Cleptomaniaco
No consultório psiquiátrico.
- E ai, como você está?
- Bem. – guardando uma caneta no bolso.
- Anderson.
- O que?
- A caneta.
- Ah, não é minha?
O médico faz que não com a cabeça. Anderson coloca a caneta no lugar.
- Eu to melhorando doutor, melhorando.
O médico da uma pigarreada, enquanto Anderson disfarçadamente coloca o porta retrato no paletó.
- Mas vou dizer que não ta sendo fácil. As pessoas fazem coisas pra me incentivar a pegar.

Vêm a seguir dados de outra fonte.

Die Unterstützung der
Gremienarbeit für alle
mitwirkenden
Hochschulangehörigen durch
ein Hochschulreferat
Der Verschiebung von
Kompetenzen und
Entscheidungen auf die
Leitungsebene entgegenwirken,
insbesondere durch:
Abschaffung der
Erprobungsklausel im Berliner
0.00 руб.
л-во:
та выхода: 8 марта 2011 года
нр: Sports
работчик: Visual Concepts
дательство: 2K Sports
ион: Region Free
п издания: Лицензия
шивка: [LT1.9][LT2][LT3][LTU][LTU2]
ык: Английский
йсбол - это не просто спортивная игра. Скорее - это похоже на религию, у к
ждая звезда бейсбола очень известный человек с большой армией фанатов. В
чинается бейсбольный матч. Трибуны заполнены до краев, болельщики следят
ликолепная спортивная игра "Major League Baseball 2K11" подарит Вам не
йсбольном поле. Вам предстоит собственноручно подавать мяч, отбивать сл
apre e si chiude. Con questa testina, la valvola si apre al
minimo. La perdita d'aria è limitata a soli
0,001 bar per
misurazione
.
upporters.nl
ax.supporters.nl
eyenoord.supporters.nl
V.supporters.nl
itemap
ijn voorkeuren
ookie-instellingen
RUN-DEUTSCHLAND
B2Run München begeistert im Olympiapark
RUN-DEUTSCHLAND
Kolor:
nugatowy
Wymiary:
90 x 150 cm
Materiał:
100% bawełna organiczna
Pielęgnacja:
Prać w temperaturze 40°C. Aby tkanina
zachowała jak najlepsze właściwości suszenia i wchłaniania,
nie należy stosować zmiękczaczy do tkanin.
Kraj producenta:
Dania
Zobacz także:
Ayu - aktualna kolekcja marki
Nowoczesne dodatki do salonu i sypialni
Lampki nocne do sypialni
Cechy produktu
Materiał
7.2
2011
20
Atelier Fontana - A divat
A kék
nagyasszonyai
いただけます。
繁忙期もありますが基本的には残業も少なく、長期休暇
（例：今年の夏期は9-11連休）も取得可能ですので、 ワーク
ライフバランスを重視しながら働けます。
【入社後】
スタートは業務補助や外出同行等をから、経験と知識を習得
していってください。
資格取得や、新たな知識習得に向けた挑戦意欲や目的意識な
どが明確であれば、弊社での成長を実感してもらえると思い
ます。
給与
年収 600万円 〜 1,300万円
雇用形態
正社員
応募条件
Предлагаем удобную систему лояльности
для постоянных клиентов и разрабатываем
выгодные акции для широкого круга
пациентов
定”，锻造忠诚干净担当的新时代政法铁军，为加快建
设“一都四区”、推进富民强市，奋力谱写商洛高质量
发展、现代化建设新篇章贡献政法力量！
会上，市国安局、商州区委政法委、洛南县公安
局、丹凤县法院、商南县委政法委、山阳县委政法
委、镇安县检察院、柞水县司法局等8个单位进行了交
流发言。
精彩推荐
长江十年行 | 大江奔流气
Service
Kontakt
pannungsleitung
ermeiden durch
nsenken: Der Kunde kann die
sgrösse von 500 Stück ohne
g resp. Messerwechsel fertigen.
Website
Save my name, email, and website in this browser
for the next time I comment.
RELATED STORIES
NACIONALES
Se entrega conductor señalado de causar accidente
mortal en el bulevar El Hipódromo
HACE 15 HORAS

- Como assim, que tipo de coisa?
- Varias, deixam as coisas soltas. Como se tivessem me testando. Mas eu to conseguindo me controlar. To mesmo doutor.
- Aé?
- Sim, ontem mesmo eu fui jantar com uma amiga, então ela me deixou sozinho e tinham varias coisas em cima da mesa me chamando.
- Onde vocês estavam?
- Na casa dela.
- No caso essas coisas não seriam os pratos e os talheres do jantar?
- Sim, mas precisava deixar ali em cima daquele jeito?
- É o que as pessoas fazem quando vão jantar.
- É mas...
- Mas você se controlou?
- Sim, me controlei. Apesar de ter um saleiro sensacional.
- E ai?
- Ai depois do jantar nós fomos pra sala.
- E você não pegou nada da cozinha?
- Nada.
- Muito bem, pode continuar.
- Então fomos para sala. Uma sala bonita, com vários enfeites na rack, um elefantinho lindo, uma daquelas corujas pra tirar o mal olhado. Sabe que eu nunca peguei uma dessa. – fazendo uma constatação pra ele mesmo.
O médico tosse interrompendo o devaneio.
- Ah desculpa. Então mais uma vez ela saiu e me deixou lá. Com aqueles enfeites lindos. Tinha uns bloquinhos de papel, umas canetas, esse tipo de coisa que ninguém mais tem do lado do telefone, raríssimo para os cleptomaníacos.
- Você pegou?
- Não doutor, fui forte. Não peguei.
- Parabéns, vemos uma evolução acontecendo.
- Então fomos para o quarto, começamos a nos pegar, ela é uma daquelas amigas com beneficio. – pisca para o doutor. – se é que o senhor me entende.
- Não, mas pode continuar.
- Estávamos nos pegando, ela é bem gostosa, estava de vestido, então imagine ela por cima de mim, no meu colo, beijando meu pescoço, falando besteiras, me atentando.
Mais uma pigarreada.
- Me empolguei de novo. Então quando estava esquentando mais, ela saiu de cima de mim e falou para eu esperar.
- Então eu reparei como o quarto de mulher solteira tem enfeite e coisinhas, sabe essas coisas que ninguém sabe pra que serve, mas da vontade de ter, essas coisas que só a Imaginarium vende. Tinha varias.
- Você pegou!
- Não.
- Muito legal. Fico muito feliz em ver essa evolução.
- Eu também. Nem acreditei que conseguiria me controlar desse jeito.
A sessão encerra, os dois levantam, médico e paciente, quando o paciente vai se encaminhar para a porta caem os enfeites da mesa do médico que ele tinha colocado na calça. Ambos se olham.
- Semana que vem na mesma hora?
O médico faz que sim com a cabeça. Anderson vai sair, o médico solta um “ãrãm”. O paciente tira a miniatura do Freud do bolso e devolve.
Entra o próximo paciente, senta-se na cadeira.
- Então Eduardo, tem conseguido se controlar com a coisa da superioridade.
- Sim. Tenho. Até esses dias até parei para conversar com uma pessoa mais pobre, idiota e mais feia do que eu.